EXERCISE PROMPT: Could you please count how many lines in the data below hold the string "Right"? Reply with only the number.

Extracted records
------
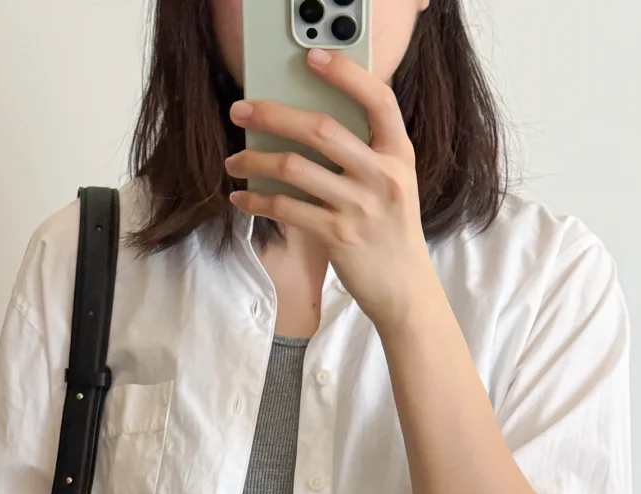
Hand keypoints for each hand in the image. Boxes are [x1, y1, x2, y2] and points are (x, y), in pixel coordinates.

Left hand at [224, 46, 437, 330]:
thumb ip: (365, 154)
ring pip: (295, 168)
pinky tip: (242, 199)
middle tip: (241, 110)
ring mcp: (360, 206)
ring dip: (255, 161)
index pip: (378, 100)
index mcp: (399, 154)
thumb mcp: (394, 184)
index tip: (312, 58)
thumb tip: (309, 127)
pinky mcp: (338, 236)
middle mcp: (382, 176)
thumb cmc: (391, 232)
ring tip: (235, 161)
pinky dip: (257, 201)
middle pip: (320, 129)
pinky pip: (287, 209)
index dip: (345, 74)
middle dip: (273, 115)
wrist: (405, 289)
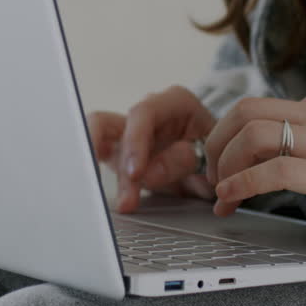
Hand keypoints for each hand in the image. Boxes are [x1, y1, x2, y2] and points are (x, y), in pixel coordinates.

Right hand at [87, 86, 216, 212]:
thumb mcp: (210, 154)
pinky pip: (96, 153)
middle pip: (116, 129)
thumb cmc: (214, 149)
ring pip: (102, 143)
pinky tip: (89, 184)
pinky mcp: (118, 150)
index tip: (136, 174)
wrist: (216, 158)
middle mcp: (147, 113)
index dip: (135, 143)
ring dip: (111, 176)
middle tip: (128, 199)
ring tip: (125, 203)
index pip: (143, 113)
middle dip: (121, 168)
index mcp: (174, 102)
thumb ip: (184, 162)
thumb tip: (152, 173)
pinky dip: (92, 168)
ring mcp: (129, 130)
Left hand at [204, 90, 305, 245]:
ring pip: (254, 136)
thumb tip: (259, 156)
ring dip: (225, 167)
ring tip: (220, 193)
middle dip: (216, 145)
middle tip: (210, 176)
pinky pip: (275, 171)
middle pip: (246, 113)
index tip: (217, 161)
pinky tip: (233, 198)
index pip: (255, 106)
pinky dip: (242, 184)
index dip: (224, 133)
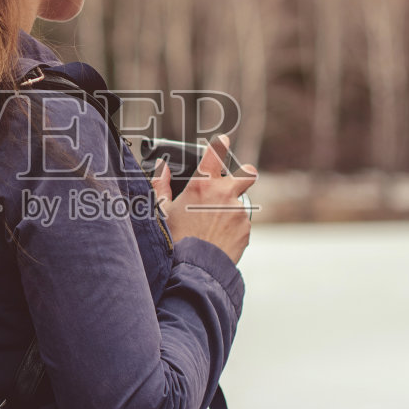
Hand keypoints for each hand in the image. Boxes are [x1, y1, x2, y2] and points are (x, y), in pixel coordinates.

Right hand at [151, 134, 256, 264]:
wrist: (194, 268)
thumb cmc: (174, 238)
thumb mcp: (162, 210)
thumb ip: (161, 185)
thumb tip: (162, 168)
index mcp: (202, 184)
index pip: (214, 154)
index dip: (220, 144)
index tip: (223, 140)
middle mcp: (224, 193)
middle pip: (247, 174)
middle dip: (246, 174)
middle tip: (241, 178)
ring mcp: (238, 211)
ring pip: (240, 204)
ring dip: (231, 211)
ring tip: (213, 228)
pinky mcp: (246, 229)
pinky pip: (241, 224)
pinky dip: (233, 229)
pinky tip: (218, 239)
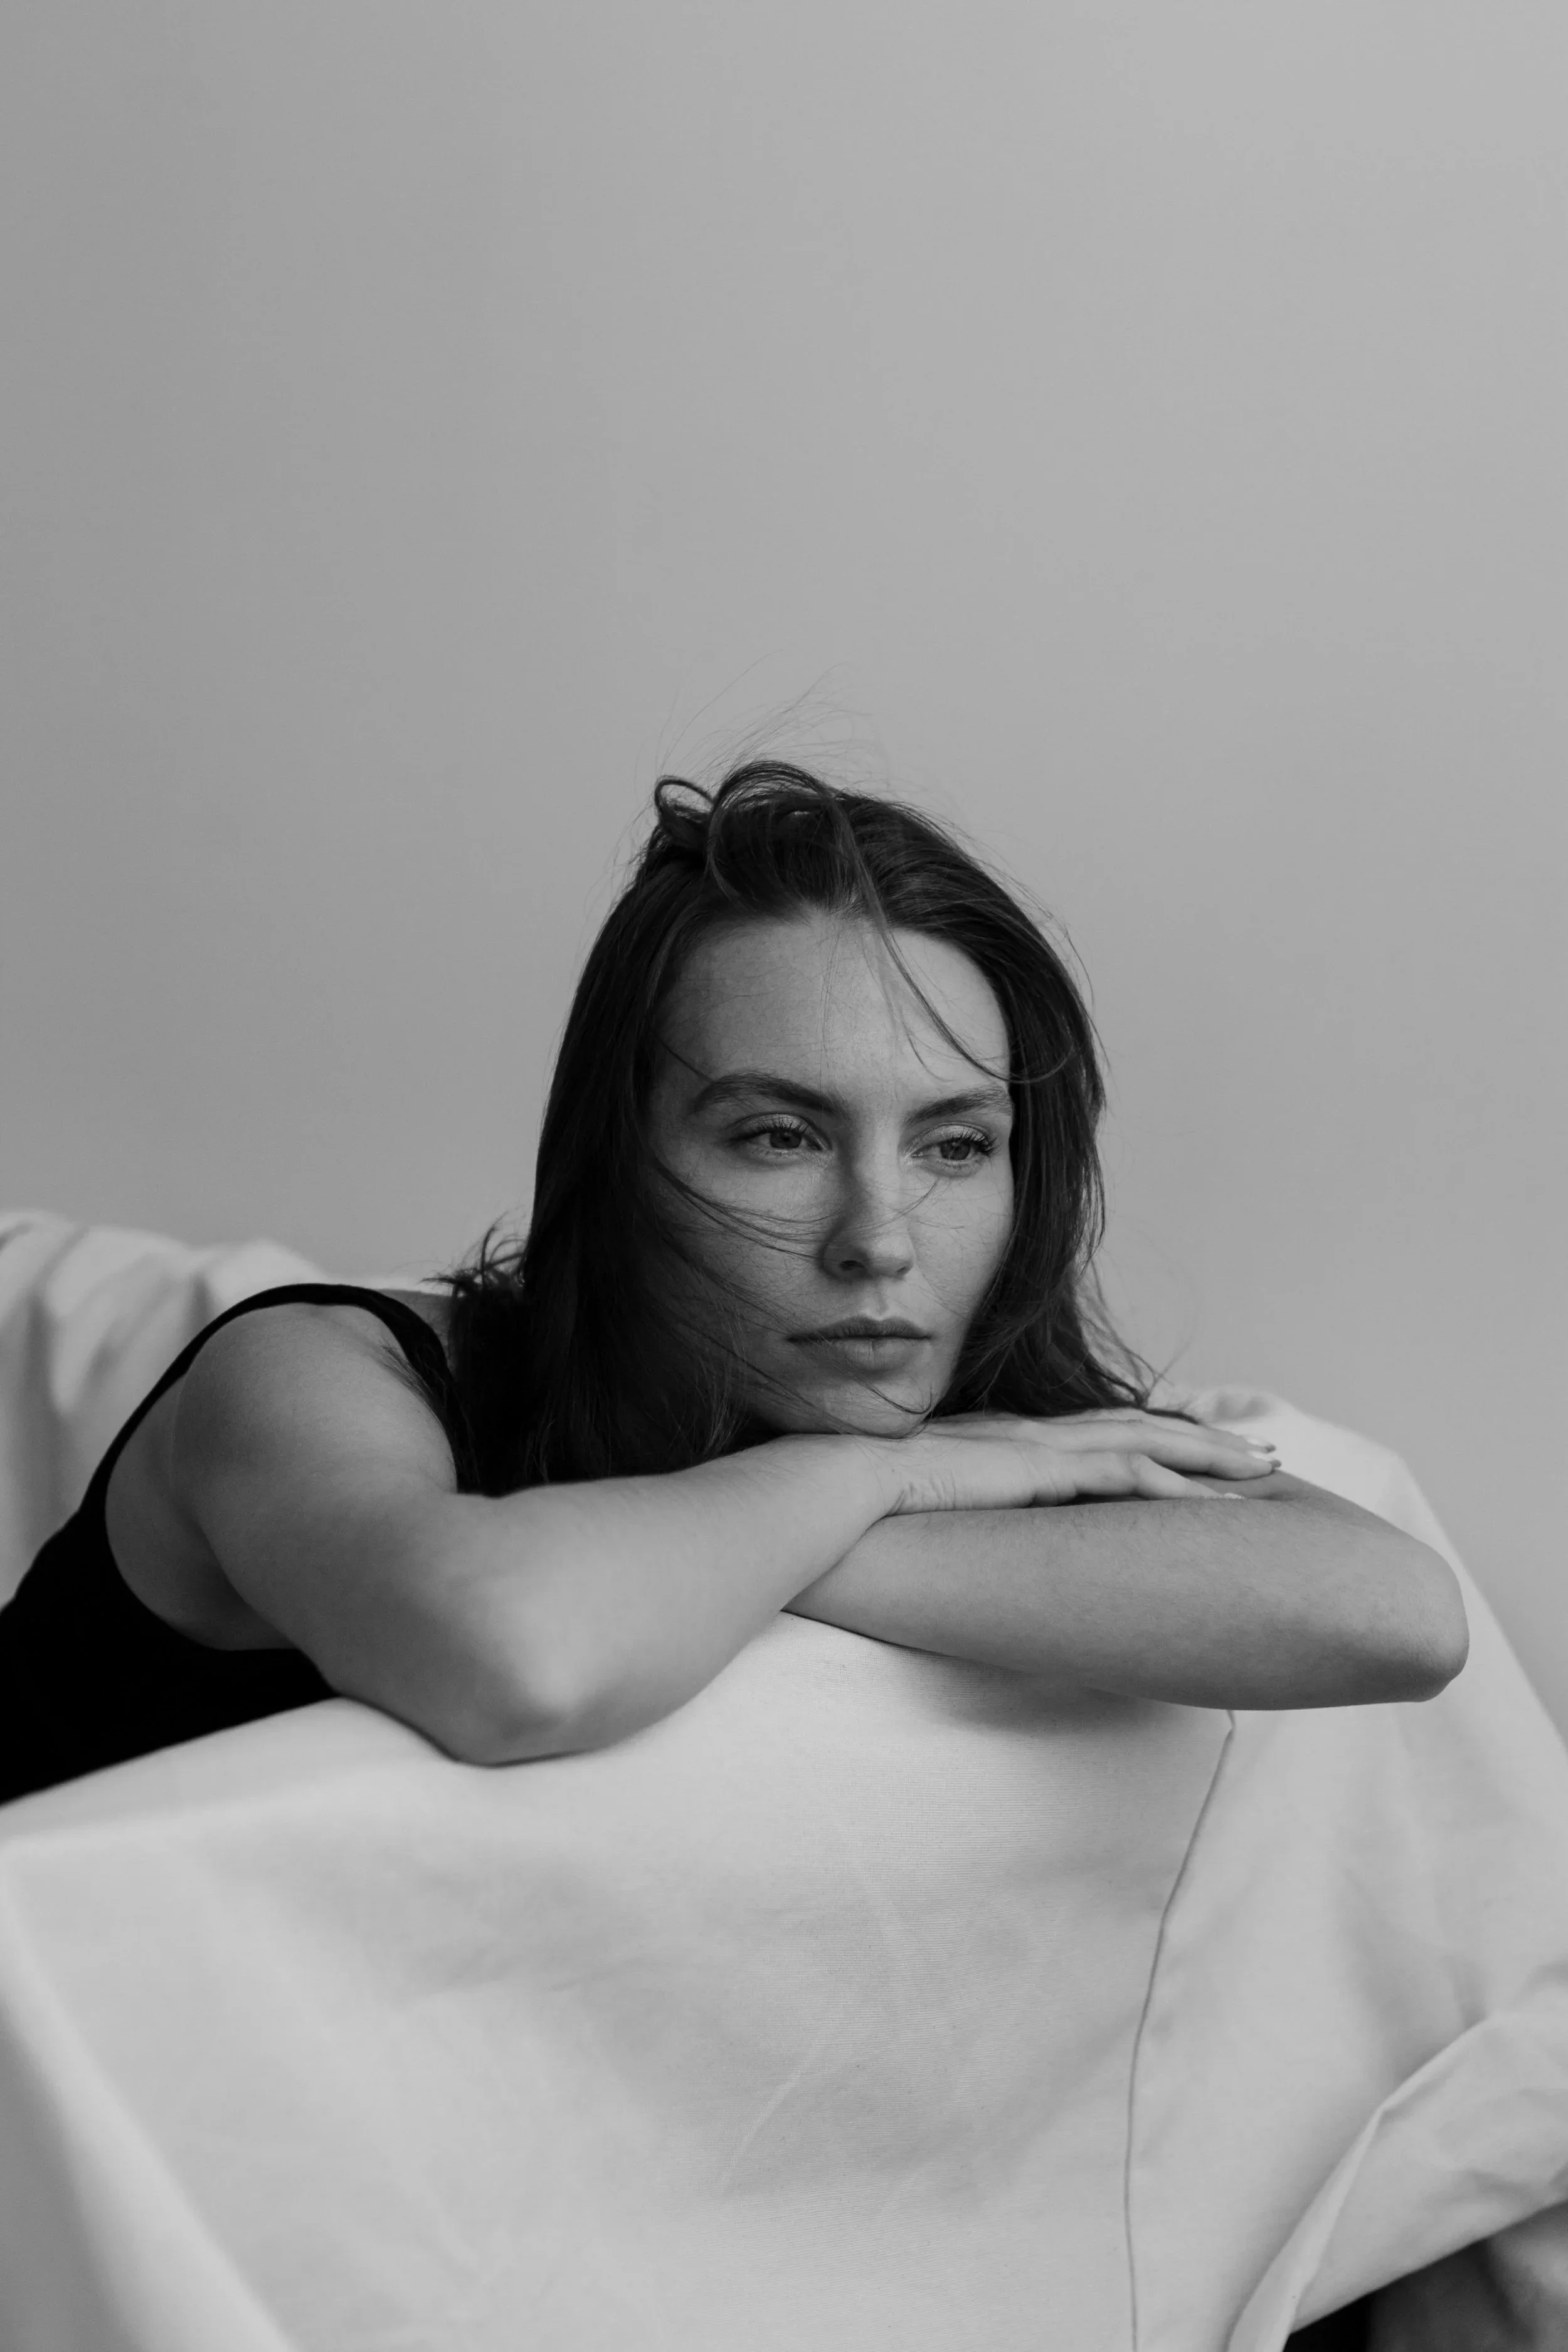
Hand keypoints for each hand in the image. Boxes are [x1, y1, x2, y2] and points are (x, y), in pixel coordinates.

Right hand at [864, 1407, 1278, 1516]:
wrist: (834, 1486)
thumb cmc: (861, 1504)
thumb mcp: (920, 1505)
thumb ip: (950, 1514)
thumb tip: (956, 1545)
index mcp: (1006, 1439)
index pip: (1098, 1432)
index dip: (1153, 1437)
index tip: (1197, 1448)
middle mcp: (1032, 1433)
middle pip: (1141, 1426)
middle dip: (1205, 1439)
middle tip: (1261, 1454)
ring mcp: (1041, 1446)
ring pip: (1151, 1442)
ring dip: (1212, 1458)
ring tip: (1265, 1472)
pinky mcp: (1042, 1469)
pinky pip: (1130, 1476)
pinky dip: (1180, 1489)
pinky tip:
------
ANSWER SECTION: 3